Just maybe the Founders were smart to make it hard to change the system. "Be careful what you wish for" may have been one of their watchwords as they cobbled together their (and our) Constitution.
The Founders did not anticipate the instant mobilization of sizable segments of the population through email, of course, but far more significantly, they anticipated neither the emergence of political parties (they called them “factions”), of lengthy election campaigns, or of the vast sums of money needed by politicians to influence voters.

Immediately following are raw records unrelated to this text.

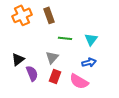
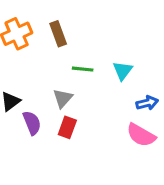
blue arrow: (89, 62) -> (147, 103), moved
pink semicircle: (79, 81) -> (141, 135), moved

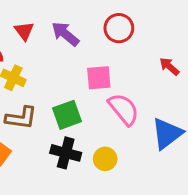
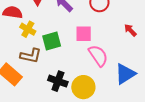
green square: (67, 115) -> (52, 41), moved
yellow circle: (105, 159) -> (83, 87), size x1.5

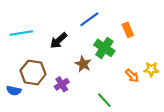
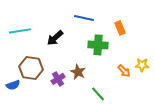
blue line: (89, 19) -> (84, 18), turned 48
green cross: (104, 48) -> (98, 45), turned -30
brown star: (83, 64) -> (78, 72), moved
blue semicircle: (14, 91) -> (13, 85), turned -32

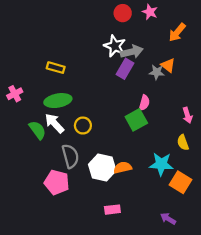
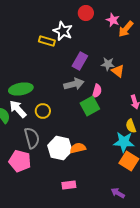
pink star: (150, 12) -> (113, 20), moved
red circle: (123, 13) -> (86, 13), moved
white star: (115, 46) -> (63, 31), moved
gray arrow: (132, 52) -> (74, 84), moved
orange triangle: (168, 65) -> (118, 71), moved
yellow rectangle: (56, 68) -> (47, 41), moved
cyan star: (161, 164) -> (124, 142), moved

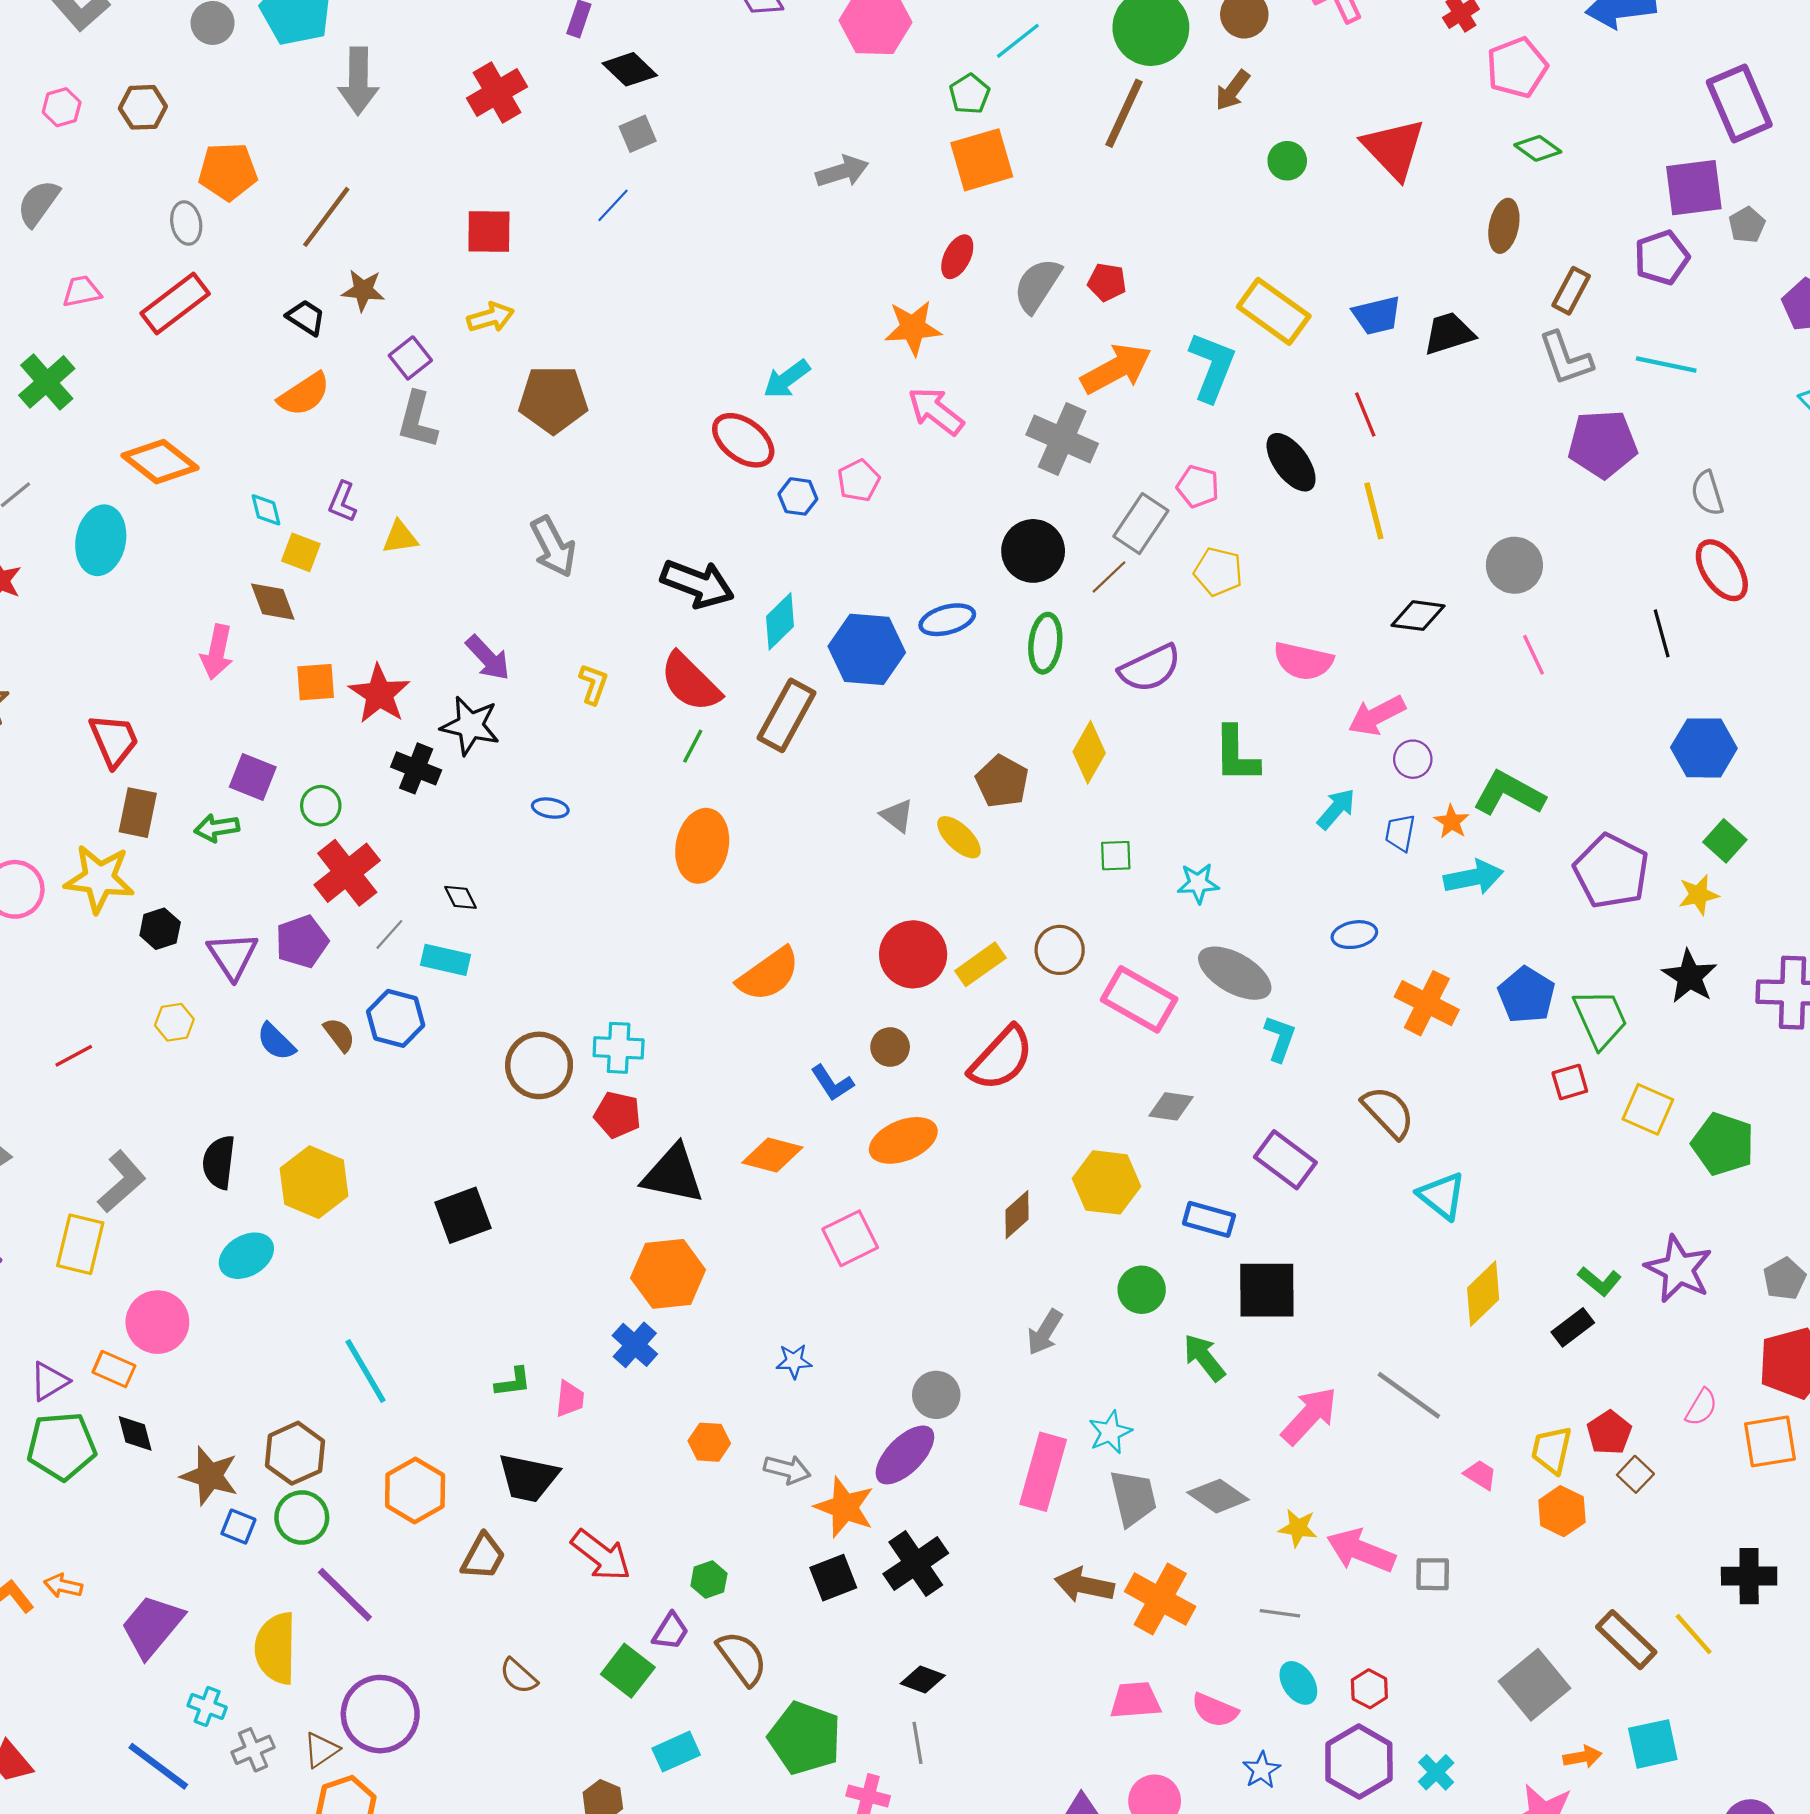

The disproportionate influence of money in politics is the real scandal voters should be addressing, not some fancied and outdated lists of abuses of privilege. As the cost of campaigns – particularly the multimillion dollar cost of television time -- continues to increase, and campaigning politicians are forced by necessity to turn to large donors to meet those costs, the likelihood that legislators will be called upon to vote for measures to advance those donors’ interests, even when they run counter to those of the majority of their constituents, is bound to grow as well.
I was a legislative assistant to a United States Senator in the 1970s, and well remember how one big donor after another would buttonhole me to tell me how my boss should vote. They weren’t asking me; they were telling me. And they were used to having their way. After all, they had paid for it.
Forty years later it’s much worse. On one critical domestic issue after another, be it the defense budget, environmental regulation, abortion rights, gun control, drug policy or immigration reform, and on international affairs from opposition to arms control treaties to support for overseas wars to adherence to the International Criminal Court to resolution of the Arab/Israeli conflict, the positions taken by too many legislators reflect the views of big donors, not those of their constituents. But money talks, all too effectively. 
All this was true even before the outrageous 2010 Supreme Court Citizens United decision which declared a corporation to be a citizen and its political contributions to be free speech, protected by the first Amendment to the Constitution.

And that’s the real scandal of American politics today.